Provided material:

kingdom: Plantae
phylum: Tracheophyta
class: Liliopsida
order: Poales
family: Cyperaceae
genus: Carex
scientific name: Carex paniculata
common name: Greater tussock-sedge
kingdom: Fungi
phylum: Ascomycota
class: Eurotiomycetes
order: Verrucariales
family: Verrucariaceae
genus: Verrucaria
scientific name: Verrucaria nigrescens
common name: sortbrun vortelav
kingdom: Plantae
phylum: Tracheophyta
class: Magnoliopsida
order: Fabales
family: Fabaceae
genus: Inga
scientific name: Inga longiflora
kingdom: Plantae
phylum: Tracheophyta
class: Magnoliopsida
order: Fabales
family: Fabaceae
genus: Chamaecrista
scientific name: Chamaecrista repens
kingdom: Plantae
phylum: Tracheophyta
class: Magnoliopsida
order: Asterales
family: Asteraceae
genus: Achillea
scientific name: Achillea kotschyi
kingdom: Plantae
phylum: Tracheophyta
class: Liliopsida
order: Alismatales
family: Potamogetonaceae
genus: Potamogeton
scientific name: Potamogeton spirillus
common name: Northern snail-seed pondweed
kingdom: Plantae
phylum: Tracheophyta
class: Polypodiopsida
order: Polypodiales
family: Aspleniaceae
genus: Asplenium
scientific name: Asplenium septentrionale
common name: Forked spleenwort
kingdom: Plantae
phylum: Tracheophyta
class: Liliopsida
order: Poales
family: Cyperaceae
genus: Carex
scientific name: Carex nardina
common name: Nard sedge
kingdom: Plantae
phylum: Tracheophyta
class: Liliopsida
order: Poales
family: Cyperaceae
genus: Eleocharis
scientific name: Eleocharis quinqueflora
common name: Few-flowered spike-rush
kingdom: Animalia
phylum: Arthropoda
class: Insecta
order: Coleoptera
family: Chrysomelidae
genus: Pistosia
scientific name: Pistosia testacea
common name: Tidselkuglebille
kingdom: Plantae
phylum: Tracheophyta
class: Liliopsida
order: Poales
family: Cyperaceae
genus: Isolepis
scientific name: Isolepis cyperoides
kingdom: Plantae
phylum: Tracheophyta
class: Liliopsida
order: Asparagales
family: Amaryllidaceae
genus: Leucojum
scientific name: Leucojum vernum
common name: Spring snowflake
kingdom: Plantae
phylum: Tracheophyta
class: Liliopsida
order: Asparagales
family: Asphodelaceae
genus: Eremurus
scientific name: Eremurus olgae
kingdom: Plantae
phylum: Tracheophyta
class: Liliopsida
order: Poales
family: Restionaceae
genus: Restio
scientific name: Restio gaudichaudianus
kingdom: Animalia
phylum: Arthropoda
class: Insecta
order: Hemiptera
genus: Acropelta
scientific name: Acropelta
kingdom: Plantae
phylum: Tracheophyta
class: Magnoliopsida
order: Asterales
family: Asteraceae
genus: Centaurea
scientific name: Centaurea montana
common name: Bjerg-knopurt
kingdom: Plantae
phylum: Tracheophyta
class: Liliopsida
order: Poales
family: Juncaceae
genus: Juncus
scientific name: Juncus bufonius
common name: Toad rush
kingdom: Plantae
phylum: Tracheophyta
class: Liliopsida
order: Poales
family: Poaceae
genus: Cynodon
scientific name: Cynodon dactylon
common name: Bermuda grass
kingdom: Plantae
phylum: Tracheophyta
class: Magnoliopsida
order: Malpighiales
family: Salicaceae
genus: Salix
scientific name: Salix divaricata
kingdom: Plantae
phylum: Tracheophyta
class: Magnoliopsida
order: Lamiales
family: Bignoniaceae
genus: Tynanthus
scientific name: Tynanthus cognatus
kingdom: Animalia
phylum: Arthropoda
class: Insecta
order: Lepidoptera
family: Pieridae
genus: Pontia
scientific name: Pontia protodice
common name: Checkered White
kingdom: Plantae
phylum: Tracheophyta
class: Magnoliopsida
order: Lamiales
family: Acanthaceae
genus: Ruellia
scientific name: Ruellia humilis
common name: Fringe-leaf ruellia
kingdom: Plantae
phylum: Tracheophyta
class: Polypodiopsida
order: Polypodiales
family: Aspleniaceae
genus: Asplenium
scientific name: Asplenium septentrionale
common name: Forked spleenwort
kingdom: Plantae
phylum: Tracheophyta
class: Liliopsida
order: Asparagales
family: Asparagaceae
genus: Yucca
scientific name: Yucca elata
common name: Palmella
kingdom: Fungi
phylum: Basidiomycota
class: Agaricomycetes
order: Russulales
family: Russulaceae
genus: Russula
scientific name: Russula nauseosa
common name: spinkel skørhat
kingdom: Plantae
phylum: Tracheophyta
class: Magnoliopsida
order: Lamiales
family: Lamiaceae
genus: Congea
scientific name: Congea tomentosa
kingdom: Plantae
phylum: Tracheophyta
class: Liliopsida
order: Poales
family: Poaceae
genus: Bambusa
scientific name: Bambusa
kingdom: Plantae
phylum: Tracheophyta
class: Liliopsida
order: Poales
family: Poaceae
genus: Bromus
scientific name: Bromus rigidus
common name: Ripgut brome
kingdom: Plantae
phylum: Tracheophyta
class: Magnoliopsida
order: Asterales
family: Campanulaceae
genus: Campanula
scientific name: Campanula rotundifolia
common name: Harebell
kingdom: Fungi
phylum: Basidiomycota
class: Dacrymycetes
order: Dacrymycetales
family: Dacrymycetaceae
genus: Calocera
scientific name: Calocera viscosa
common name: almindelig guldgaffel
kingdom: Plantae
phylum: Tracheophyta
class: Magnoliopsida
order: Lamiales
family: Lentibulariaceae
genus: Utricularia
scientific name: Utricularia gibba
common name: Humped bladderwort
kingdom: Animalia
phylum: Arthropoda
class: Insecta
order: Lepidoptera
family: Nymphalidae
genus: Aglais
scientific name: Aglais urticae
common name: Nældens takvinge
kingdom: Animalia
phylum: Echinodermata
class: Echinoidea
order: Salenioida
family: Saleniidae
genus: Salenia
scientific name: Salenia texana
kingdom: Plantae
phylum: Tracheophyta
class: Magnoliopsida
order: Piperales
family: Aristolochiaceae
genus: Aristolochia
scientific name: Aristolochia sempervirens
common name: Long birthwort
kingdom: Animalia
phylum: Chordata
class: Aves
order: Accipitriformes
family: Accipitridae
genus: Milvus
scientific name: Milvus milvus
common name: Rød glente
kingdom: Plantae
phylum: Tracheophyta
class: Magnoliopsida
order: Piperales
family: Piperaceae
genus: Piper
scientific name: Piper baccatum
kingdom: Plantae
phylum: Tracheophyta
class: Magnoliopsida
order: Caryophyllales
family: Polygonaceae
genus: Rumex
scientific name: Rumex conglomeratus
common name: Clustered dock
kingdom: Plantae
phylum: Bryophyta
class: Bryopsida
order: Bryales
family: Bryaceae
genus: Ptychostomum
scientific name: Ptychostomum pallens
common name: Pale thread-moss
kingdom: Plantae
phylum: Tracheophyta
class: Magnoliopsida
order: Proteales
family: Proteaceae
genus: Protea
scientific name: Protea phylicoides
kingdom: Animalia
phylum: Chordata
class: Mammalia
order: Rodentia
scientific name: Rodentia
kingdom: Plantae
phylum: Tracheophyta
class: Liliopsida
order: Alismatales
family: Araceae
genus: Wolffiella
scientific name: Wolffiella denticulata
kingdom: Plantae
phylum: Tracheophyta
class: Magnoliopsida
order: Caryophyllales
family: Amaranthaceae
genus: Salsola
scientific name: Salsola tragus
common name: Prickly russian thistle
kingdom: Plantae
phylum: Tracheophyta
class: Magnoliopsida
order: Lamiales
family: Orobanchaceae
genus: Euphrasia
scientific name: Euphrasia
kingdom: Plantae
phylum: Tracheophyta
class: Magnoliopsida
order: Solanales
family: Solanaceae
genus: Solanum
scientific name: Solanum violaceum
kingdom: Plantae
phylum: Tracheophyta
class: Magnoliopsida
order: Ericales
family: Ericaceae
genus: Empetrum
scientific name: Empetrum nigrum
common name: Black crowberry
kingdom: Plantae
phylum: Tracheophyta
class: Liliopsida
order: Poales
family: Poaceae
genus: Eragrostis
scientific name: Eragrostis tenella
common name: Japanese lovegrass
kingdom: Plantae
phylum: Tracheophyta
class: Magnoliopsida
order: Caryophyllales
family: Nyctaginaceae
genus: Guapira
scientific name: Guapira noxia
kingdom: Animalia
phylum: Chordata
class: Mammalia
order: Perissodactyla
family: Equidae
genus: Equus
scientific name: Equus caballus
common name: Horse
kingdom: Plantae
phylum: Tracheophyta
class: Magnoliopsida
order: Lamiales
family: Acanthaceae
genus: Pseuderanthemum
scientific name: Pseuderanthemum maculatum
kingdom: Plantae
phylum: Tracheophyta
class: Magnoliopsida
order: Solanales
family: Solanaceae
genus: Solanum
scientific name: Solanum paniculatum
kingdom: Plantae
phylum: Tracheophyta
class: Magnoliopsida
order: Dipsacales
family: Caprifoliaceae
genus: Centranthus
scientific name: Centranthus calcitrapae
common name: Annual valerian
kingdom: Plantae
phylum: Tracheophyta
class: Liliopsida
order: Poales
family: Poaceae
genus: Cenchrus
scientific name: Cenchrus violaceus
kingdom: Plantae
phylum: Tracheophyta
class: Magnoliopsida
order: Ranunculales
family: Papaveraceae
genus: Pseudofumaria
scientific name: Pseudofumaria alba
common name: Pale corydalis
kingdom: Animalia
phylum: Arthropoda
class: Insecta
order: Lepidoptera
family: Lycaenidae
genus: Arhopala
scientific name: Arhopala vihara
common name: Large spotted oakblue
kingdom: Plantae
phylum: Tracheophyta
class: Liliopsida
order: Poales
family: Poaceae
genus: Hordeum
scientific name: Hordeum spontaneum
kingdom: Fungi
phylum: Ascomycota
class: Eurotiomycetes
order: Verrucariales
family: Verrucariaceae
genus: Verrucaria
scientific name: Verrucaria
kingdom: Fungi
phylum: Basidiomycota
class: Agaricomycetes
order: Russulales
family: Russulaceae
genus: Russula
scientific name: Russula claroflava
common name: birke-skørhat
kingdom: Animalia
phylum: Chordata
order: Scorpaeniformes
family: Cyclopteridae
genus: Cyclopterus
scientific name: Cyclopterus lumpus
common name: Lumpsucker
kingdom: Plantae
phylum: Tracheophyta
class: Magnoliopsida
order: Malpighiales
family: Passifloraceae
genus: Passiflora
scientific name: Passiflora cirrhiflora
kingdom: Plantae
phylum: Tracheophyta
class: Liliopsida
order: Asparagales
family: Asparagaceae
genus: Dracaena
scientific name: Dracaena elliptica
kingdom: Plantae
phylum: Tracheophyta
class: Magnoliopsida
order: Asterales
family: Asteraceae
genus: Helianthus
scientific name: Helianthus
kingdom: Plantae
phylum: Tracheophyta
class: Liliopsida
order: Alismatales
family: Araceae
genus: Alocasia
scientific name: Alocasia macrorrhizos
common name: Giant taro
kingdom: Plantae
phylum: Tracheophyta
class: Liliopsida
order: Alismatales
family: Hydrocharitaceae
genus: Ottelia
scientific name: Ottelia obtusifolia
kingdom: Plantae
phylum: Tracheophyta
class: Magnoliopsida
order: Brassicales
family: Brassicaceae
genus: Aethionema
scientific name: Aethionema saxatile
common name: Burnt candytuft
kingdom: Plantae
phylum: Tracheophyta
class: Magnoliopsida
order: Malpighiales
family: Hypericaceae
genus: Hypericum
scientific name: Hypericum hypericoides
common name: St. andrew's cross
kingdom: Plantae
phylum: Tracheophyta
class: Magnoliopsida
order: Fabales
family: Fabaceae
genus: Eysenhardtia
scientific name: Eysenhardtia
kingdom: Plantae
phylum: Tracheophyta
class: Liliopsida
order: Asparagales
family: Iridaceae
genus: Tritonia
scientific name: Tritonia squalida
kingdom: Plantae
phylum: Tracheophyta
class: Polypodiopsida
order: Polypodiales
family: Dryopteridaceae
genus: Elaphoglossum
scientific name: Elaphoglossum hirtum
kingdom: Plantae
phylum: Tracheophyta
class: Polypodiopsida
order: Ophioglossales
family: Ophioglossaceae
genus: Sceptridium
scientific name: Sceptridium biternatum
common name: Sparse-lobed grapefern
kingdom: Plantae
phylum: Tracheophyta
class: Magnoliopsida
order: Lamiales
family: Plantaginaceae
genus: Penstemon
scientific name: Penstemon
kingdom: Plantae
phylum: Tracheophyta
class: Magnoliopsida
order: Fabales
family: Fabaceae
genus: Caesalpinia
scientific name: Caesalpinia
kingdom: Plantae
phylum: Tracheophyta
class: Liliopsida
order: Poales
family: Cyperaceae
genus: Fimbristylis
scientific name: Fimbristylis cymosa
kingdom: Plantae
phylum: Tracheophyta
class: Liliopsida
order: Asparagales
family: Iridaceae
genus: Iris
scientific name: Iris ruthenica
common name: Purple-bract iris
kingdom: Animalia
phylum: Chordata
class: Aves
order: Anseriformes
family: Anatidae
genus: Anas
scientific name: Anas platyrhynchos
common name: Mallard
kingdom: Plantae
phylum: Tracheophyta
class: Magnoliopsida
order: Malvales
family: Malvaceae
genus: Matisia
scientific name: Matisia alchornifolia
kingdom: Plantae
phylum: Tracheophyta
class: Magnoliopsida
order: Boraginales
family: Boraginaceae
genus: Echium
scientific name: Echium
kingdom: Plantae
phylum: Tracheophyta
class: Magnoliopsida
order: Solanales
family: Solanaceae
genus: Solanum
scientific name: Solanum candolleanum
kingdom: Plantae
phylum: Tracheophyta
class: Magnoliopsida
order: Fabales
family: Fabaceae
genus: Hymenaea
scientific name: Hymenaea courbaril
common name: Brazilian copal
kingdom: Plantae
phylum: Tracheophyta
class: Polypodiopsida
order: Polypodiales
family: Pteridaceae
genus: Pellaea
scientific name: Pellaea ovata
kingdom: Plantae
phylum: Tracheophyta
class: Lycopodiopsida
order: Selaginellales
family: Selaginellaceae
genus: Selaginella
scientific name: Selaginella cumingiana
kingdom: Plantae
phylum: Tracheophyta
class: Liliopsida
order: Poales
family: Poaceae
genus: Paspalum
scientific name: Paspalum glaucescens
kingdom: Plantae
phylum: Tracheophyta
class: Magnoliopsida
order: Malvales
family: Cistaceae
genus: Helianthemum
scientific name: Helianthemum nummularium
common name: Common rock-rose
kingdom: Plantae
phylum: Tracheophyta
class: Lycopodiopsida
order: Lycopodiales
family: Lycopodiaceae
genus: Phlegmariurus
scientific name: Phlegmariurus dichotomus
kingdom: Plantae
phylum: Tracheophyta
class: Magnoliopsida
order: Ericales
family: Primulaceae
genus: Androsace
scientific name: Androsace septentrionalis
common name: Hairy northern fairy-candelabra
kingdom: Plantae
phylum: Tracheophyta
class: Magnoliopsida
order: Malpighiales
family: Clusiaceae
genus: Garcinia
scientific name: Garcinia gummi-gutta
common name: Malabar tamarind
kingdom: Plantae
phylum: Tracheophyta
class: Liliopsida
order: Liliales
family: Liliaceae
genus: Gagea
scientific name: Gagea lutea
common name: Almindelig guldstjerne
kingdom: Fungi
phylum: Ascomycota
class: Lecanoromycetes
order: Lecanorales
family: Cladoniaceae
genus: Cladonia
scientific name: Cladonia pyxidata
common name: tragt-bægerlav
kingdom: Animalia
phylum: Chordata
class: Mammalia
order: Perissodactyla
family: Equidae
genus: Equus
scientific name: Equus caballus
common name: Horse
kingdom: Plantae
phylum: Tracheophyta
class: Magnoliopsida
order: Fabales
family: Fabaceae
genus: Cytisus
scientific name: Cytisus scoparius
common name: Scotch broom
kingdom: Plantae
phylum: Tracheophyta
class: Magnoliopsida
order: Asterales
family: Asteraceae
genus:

To be done: Reproduce the data above word for word, starting with its first line and ending with the line that contains "genus: Leucojum", including both of those lines.

Reply to the exercise:
kingdom: Plantae
phylum: Tracheophyta
class: Liliopsida
order: Poales
family: Cyperaceae
genus: Carex
scientific name: Carex paniculata
common name: Greater tussock-sedge
kingdom: Fungi
phylum: Ascomycota
class: Eurotiomycetes
order: Verrucariales
family: Verrucariaceae
genus: Verrucaria
scientific name: Verrucaria nigrescens
common name: sortbrun vortelav
kingdom: Plantae
phylum: Tracheophyta
class: Magnoliopsida
order: Fabales
family: Fabaceae
genus: Inga
scientific name: Inga longiflora
kingdom: Plantae
phylum: Tracheophyta
class: Magnoliopsida
order: Fabales
family: Fabaceae
genus: Chamaecrista
scientific name: Chamaecrista repens
kingdom: Plantae
phylum: Tracheophyta
class: Magnoliopsida
order: Asterales
family: Asteraceae
genus: Achillea
scientific name: Achillea kotschyi
kingdom: Plantae
phylum: Tracheophyta
class: Liliopsida
order: Alismatales
family: Potamogetonaceae
genus: Potamogeton
scientific name: Potamogeton spirillus
common name: Northern snail-seed pondweed
kingdom: Plantae
phylum: Tracheophyta
class: Polypodiopsida
order: Polypodiales
family: Aspleniaceae
genus: Asplenium
scientific name: Asplenium septentrionale
common name: Forked spleenwort
kingdom: Plantae
phylum: Tracheophyta
class: Liliopsida
order: Poales
family: Cyperaceae
genus: Carex
scientific name: Carex nardina
common name: Nard sedge
kingdom: Plantae
phylum: Tracheophyta
class: Liliopsida
order: Poales
family: Cyperaceae
genus: Eleocharis
scientific name: Eleocharis quinqueflora
common name: Few-flowered spike-rush
kingdom: Animalia
phylum: Arthropoda
class: Insecta
order: Coleoptera
family: Chrysomelidae
genus: Pistosia
scientific name: Pistosia testacea
common name: Tidselkuglebille
kingdom: Plantae
phylum: Tracheophyta
class: Liliopsida
order: Poales
family: Cyperaceae
genus: Isolepis
scientific name: Isolepis cyperoides
kingdom: Plantae
phylum: Tracheophyta
class: Liliopsida
order: Asparagales
family: Amaryllidaceae
genus: Leucojum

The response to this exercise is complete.